> TEXTO CITADO:
++++++++++++++++++++

Sabe aquela famosa cena em que Jesus salva uma adúltera prestes a ser apedrejada? De acordo com especialistas, esse trecho foi inserido no Evangelho de João por algum escriba, por volta do século 3. Isso porque, na época, o cristianismo estava cortando seu cordão umbilical com o judaísmo. E apedrejar adúlteras é uma das leis que os sacerdotes-escritores judeus haviam colocado no Pentateuco. A introdução da cena em que Jesus salva a adúltera passa a idéia de que os ensinamentos de Cristo haviam superado a Torá – e, portanto, os cristãos já não precisavam respeitar ao pé da letra todos os ensinamentos judeus.

++++++++++++++++++++

> EXERCÍCIO ESCRITO 1: Segundo o texto sobre a cena da adúltera, por volta de que século o trecho foi inserido no Evangelho de João?
> EXERCÍCIO ESCRITO 2:
Indique se cada afirmação abaixo concorda com o texto sobre a cena da adúltera, respondendo sim ou não e citando as palavras decisivas do texto.
(a) O trecho foi inserido no Evangelho de Mateus.
(b) A lei de apedrejar adúlteras foi colocada no Pentateuco por sacerdotes-escritores judeus.
(c) Na época, o cristianismo estava se aproximando do judaísmo.
> EXERCÍCIO ESCRITO 3: Redija a continuação do texto sobre a cena da adúltera, começando logo após a última frase apresentada.

> TRECHOS DE DADOS:
++++++++++++++++++++

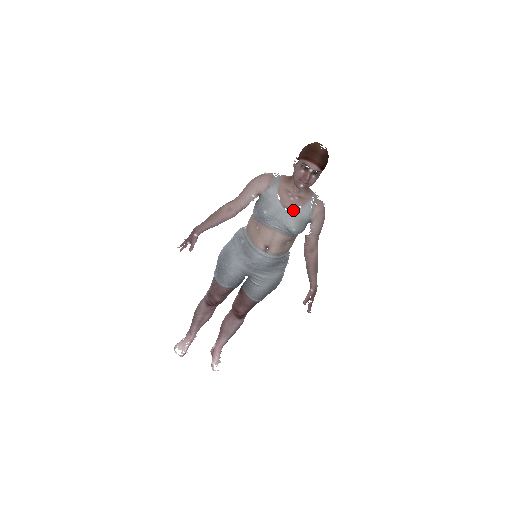
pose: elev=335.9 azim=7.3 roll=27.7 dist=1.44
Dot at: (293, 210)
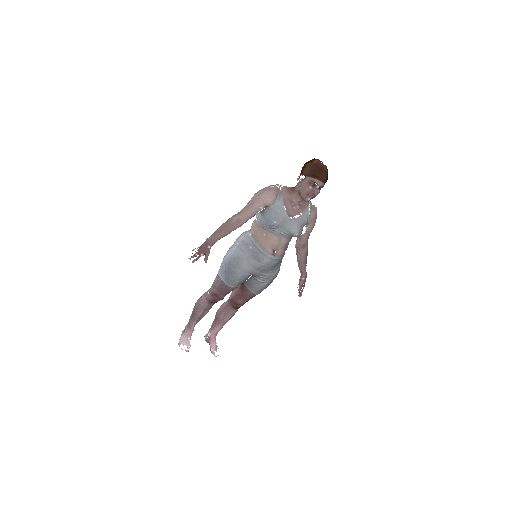
Dot at: (296, 218)
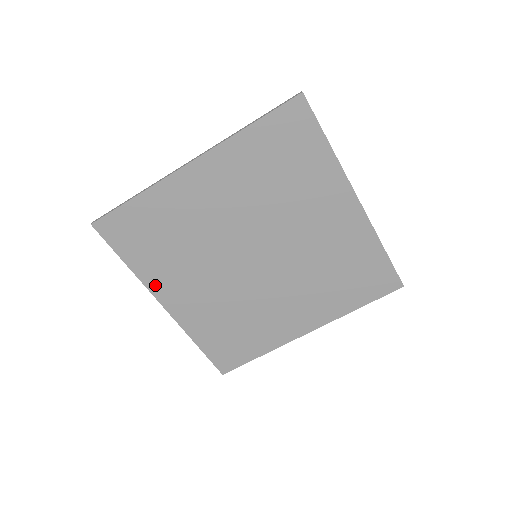
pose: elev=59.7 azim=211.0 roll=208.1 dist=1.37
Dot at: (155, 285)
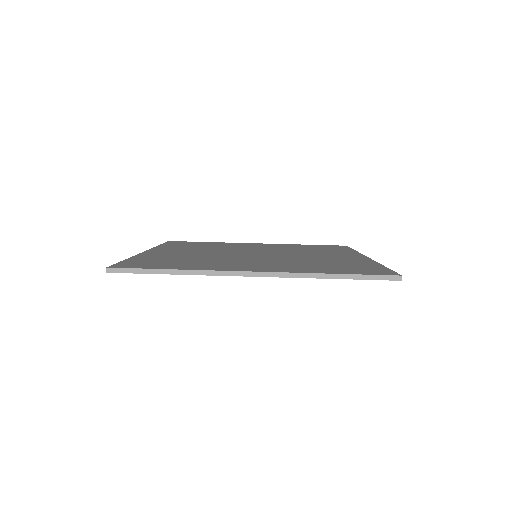
Dot at: (220, 269)
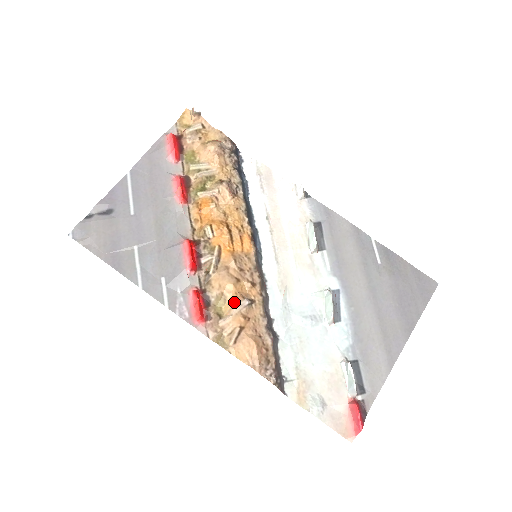
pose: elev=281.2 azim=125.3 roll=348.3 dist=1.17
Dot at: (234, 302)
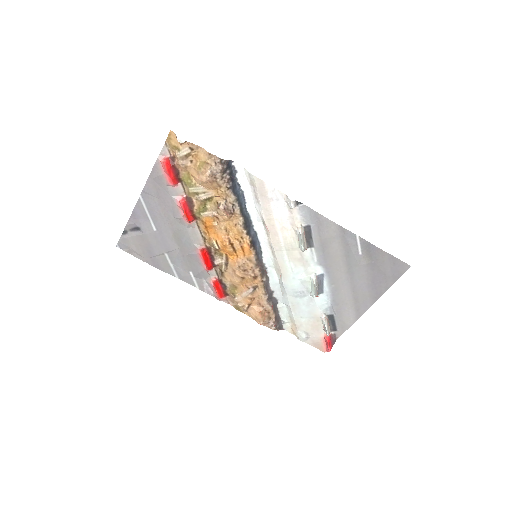
Dot at: (242, 290)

++++++++++++++++++++

> RESPOSTA ESCRITA 1: Por volta do século 3.

> RESPOSTA ESCRITA 2:
(a) Não: "esse trecho foi inserido no Evangelho de João por algum escriba".
(b) Sim: "apedrejar adúlteras é uma das leis que os sacerdotes-escritores judeus haviam colocado no Pentateuco".
(c) Não: "o cristianismo estava cortando seu cordão umbilical com o judaísmo".

> RESPOSTA ESCRITA 3:
A julgar pelo último livro da Bíblia cristã, o Apocalipse (que descreve o fim do mundo), o receio de ter suas narrativas “editadas” era comum entre os autores do Novo Testamento. No versículo 18, lê-se uma terrível ameaça: “Se alguém fizer acréscimos às páginas deste livro, Deus o castigará com as pragas descritas aqui”. Essa ameaça reflete bem o clima dos primeiros séculos do cristianismo: uma verdadeira baderna teológica, com montes de seitas defendendo idéias diferentes sobre Deus e o Messias. A seita dos docetas, por exemplo, acreditava que Jesus não teve um corpo físico. Ele seria um espírito, e sua crucificação e morte não passariam – literalmente – de ilusão de ótica. Já os ebionistas acreditavam que Jesus não nascera Filho de Deus, mas fora adotado, já adulto, pelo Senhor. A primeira tentativa de organizar esse caos das Escrituras ocorreu por volta de 142 – e o responsável não foi um clérigo, mas um rico comerciante de navios chamado Marcião.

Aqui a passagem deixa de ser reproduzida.